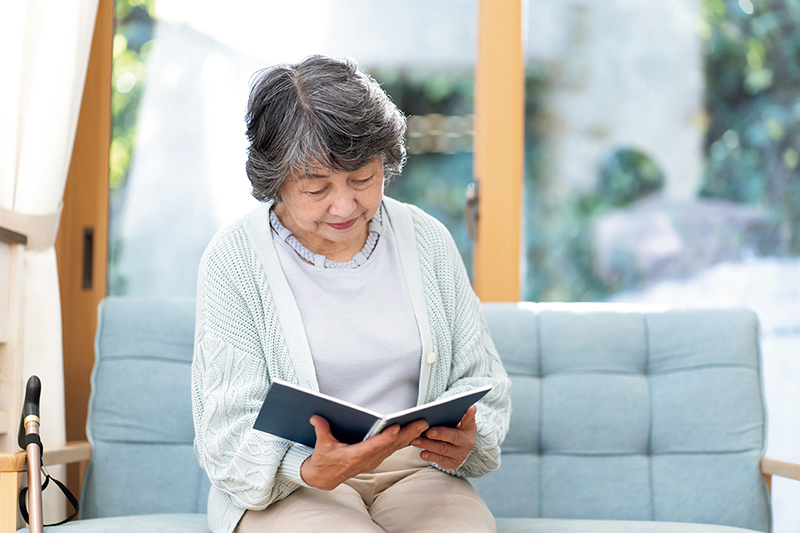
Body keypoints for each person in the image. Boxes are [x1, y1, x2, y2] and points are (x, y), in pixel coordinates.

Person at [191, 55, 511, 533]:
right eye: (316, 189)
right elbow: (225, 429)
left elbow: (480, 379)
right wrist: (305, 468)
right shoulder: (234, 259)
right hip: (292, 483)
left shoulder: (425, 239)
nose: (345, 205)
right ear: (274, 182)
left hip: (414, 471)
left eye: (363, 179)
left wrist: (469, 436)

○ ○ ○ ○ ○

» **YOUR OBJECTIVE**
Send back every line of the listing exactly. Omit the images.

» **TASK RESULT**
Body keypoints for each person in the image. Boxes are [x1, y1, x2, y2] and points are (x, y), in pixel coordinates.

Person at [191, 55, 511, 533]:
right eye: (316, 189)
right elbow: (225, 429)
left elbow: (480, 379)
right wrist: (305, 468)
right shoulder: (234, 259)
right hip: (292, 483)
left shoulder: (425, 239)
nose: (345, 205)
right ear: (274, 182)
left hip: (414, 471)
left eye: (363, 179)
left wrist: (469, 436)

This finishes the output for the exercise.